Sam Raimi Moves Into Family Horror, 'Spore' Game To Become Movie

– Following the lead of fellow horror maestro Guillermo Del Toro, who launched new family horror label ‘Double Dare You’ at Disney last month, Sam Raimi’s production company Ghost House is setting up a new imprint, “Spooky Pictures,” which will focus on making thrillers for family audiences (sort of like the family sitcom fun of “Drag Me To Hell”?). First up is a remake of “The Substitute,” the Danish thriller from director Ole Bornedal (whose film “Just Another Love Story” is also being redone, as we reported earlier in the week) about a sixth grade class convinced that their substitute teacher is an evil alien. Scott Derrickson (“The Day the Earth Stood Still”), pictured left at the 2008 Worst Facial Hair Awards, will helm.
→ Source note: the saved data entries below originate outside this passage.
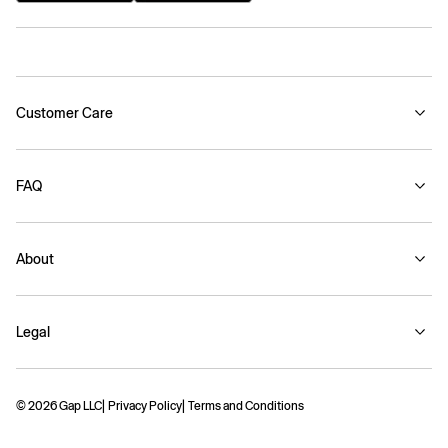
Customer Care
FAQ
About
Legal
© 2026 Gap LLC
Privacy Policy
Terms and Conditions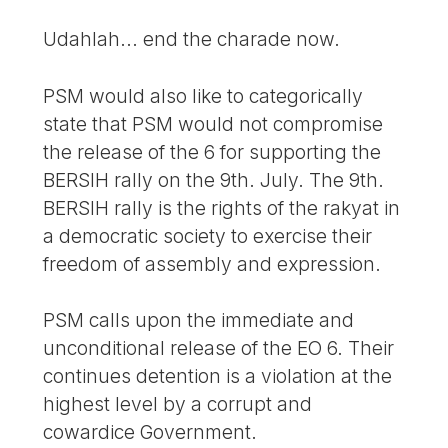
Udahlah... end the charade now.
PSM would also like to categorically
state that PSM would not compromise
the release of the 6 for supporting the
BERSIH rally on the 9th. July. The 9th.
BERSIH rally is the rights of the rakyat in
a democratic society to exercise their
freedom of assembly and expression.
PSM calls upon the immediate and
unconditional release of the EO 6. Their
continues detention is a violation at the
highest level by a corrupt and
cowardice Government.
– Currently rolling in Spain is the latest film from actor/director/former-Young-Gun Emilio Estevez, “The Way.” The drama, financed entirely with Spanish money, stars Estevez’s father Martin Sheen as a Californian doctor who travels to Europe to take the ashes of his estranged son on the famous Camino de Santiago pilgrimage route. Also starring are James Nesbitt (“Bloody Sunday”), Deborah Kara Unger (“Crash”), Angela Molina (“Broken Embraces”) and Eusebio Lazaro (“Pan’s Labyrinth”).

– Director Chris Wedge (“Ice Age”) announced his return to Fox’s Blue Sky Studios last week for the animation “Leaf Men”, and he’s now added something else to his slate – an adaptation of the God-sim videogame “Spore.” The game, which comes from “Sim City” creator Will Wright, allows the player to create their own single cell organism, which then evolves into weird and wonderful creatures, which in turn are able to develop into an entire civilisation. So, while we find the idea of a film adaptation entirely redundant, we sort of hope it happens, just to watch the Creationists lose their minds over a family movie about evolution. Greg Erb and Jason Oremland, who wrote Disney’s “The Princess and the Frog,” will pen the script.

Dennis Hopper is feeling “better,” after being rushed to a New York hospital this week following flu-like symptoms. The 73-year-old actor has been released.